▸ **What to work on**: Count the lines in the records beneath this task that contain the string "linejoin", then give the count by itself.

Stored data:
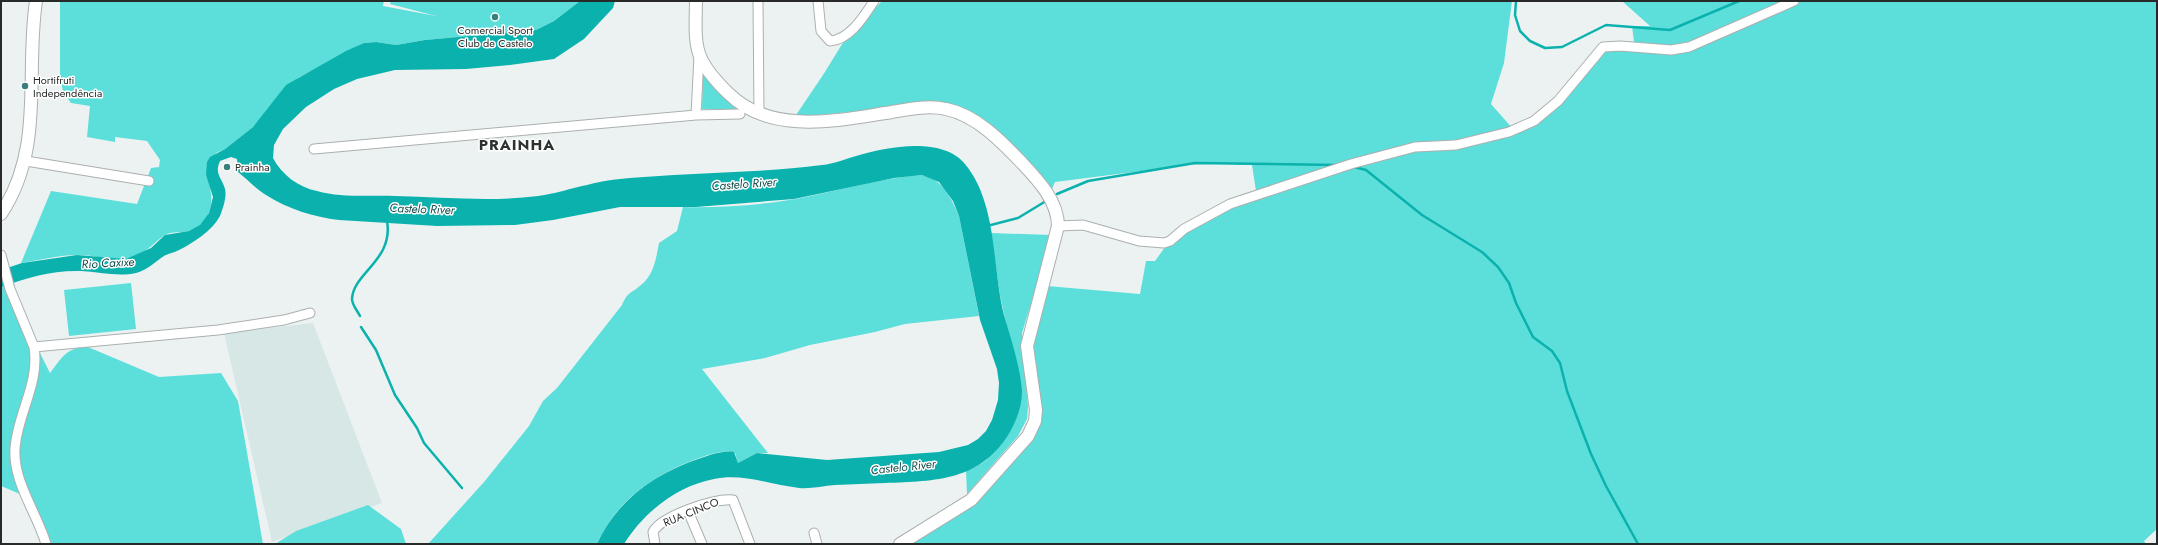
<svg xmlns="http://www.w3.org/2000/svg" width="2158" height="545" viewBox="0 0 2158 545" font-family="Jost,sans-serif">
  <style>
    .built { fill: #d7e7e6 }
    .green { fill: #5cdfda }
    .water { fill: #0bb2ad }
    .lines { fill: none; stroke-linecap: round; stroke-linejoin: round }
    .stream { stroke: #0bb2ad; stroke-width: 2.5 }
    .minor-casing { stroke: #aab0b0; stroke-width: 11 }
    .major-casing { stroke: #aab0b0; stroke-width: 14 }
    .minor { stroke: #fff; stroke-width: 9 }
    .major { stroke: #fff; stroke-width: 12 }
    .poi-dot { fill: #37807d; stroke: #fff; stroke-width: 1.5 }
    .labels { text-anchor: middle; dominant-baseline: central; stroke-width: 3; stroke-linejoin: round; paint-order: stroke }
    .poi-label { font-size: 11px; fill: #282a2a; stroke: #fff; text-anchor: start }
    .street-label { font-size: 11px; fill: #282a2a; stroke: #fff }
    .water-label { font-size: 12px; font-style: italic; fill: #124e4c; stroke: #fff }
    .district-label { font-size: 15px; font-weight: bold; letter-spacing: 1px; fill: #2d3231; stroke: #fff }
  </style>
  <rect width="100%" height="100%" fill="#ecf2f2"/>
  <path class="built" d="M313 323 382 503 272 542 224 333Z"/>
  <path class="green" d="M60 1H384L383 6 436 16 390 4 391 1H580L554 21 536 30 425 40 396 45 376 42 364 43 298 78 253 127 225 149 216 153 206 175C215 194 214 225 189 231 181 233 172 231 165 235 150 245 146 255 126 259 111 262 94 254 78 255 59 255 40 260 21 263L51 191 137 204 151 168 159 167 160 160 147 141 115 137V142L87 137 90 106 71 103 63 92 60 74Z
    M882 1H1512L1504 63 1491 104 1513 129 1547 111 1598 47 1635 50 1632 26H1650L1622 1H2157V529L2144 541 2146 544H912L910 541 960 514 1028 442 1038 384 1033 345 1047 286 1140 294 1146 261H1155L1171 239 1208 211 1256 191 1252 165 1205 163 1055 182 1051 191 970 113 894 108 818 115H796L823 75 844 41Z
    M703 73 710 83 741 110 702 109Z
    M922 175C943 179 951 198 959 216L979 316 905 324 875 332 810 345 765 358 702 369 768 453H757L738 463 735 453C726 449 711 454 702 457 656 473 617 499 597 544H428L484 482 529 426 543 401 557 388 622 305C628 291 631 294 641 285 654 275 656 258 659 243L677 231 683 207C719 208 760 205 796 199 838 191 879 178 922 175Z
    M991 233 1052 235 1022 333 1028 407 1027 419 1018 436 967 494 966 471C981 466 991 457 1001 445 1037 399 1013 358 1003 309 997 284 996 258 991 233Z
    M131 283 136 329 69 336 64 290Z
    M6 285 50 373C62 358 66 347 88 347L159 377 221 373 238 401 263 544H48L27 497 1 486V287Z
    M368 505 401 529 406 544H275L296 531Z"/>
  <path class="water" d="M580 1H615L613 8 584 39 554 59 510 65 466 69 395 70 357 79 334 89 306 107 283 129 274 145 273 158C282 175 298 187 317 191 341 198 370 195 395 196 443 197 491 202 538 196 555 194 571 188 587 185 605 180 625 178 644 177 703 172 763 173 822 165 834 164 845 159 856 156 886 147 942 136 965 164 998 204 992 268 1004 315 1011 339 1020 366 1022 391 1022 406 1017 419 1010 432 981 481 936 481 885 483 868 484 852 484 835 485 823 486 811 489 799 488 771 485 743 473 714 479 677 486 644 512 624 544H597C617 500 655 473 701 458 710 455 723 450 734 452L738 463 757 453 827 460 939 452 968 445 978 439 986 431 992 420 998 400 999 383 997 369 980 320 959 216 953 201 939 182 922 175 894 178 794 199 696 207H620L553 220 515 225 437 226 339 220C314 217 288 209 266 195 256 189 247 179 238 172L237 159 231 157 220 161C214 174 222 178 225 189 227 197 223 208 220 216 212 231 193 243 179 250 174 253 169 253 164 256 155 262 147 270 136 273 118 277 99 272 81 271 53 270 26 278 1 287V270L22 263 77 255 126 259 151 248 165 235 189 231 200 225 209 213 213 197 206 175 207 162 210 157 225 149 253 127 286 85 346 51 364 43 376 42 396 45 425 40 536 30 554 21Z"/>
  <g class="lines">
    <path class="stream" d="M1516 1 1515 15 1520 31 1530 41 1545 48 1562 47 1606 25 1670 30 1739 1
      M1354 167 1366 170 1422 215 1482 252 1498 267 1509 283 1516 303 1533 337 1552 351 1560 363 1567 391 1591 454 1606 486 1638 544
      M1057 194 1088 181 1195 163 1337 165
      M987 226 1018 218 1046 201
      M360 316C357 310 352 305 352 299 353 273 394 260 387 221
      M361 327 376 350 395 395 417 428 424 443 462 488"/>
    <defs>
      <path id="minor" d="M758 1 759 114
        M818 1 821 31 830 41C850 40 864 16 874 1
        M696 115 699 56
        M314 149 696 115 740 114
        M26 161 149 181
        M1058 226 1083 225 1139 241 1164 243 1170 241 1184 229 1230 204 1351 164 1415 147 1456 145 1509 132 1534 121 1558 101 1603 47 1620 46 1671 50 1689 47 1794 1
        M1 255 10 289 34 347C40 384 17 414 15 449 13 482 37 513 46 544
        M34 347 218 330 284 320 310 313
        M688 511 702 544
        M814 533 817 544
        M655 544 653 532C661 516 715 498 733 500L750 544"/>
      <path id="major" d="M696 1C695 48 693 59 728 93 771 136 839 120 892 112 909 109 929 105 946 109 976 115 1001 141 1022 163 1038 180 1058 201 1058 226L1027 346 1036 410 1035 421 1028 436 971 500 900 544
        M1 214C45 147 25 75 36 1"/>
    </defs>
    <use href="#minor" class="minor-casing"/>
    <use href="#major" class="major-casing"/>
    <use href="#minor" class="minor"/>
    <use href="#major" class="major"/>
  </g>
  <g class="poi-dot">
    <circle cx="495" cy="17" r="4"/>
    <circle cx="25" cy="86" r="4"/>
    <circle cx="227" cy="167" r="4"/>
  </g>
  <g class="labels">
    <g class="poi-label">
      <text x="495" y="30" text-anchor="middle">Comercial Sport<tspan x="495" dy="13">Club de Castelo</tspan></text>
      <text x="33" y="80">Hortifruti<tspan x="33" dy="13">Independência</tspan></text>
      <text x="235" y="167">Prainha</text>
    </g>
    <g class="street-label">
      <text transform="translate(691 512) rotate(-22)">RUA CINCO</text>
    </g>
    <g class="water-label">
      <text transform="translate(744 184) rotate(-4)">Castelo River</text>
      <text transform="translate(422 209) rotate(2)">Castelo River</text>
      <text transform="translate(108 263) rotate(-3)">Rio Caxixe</text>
      <text transform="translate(903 467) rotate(-6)">Castelo River</text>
    </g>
    <g class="district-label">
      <text x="517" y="145">PRAINHA</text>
    </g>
  </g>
  <rect width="2158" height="545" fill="none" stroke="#282a2a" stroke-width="4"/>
</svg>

▸ **Answer to this problem**: 2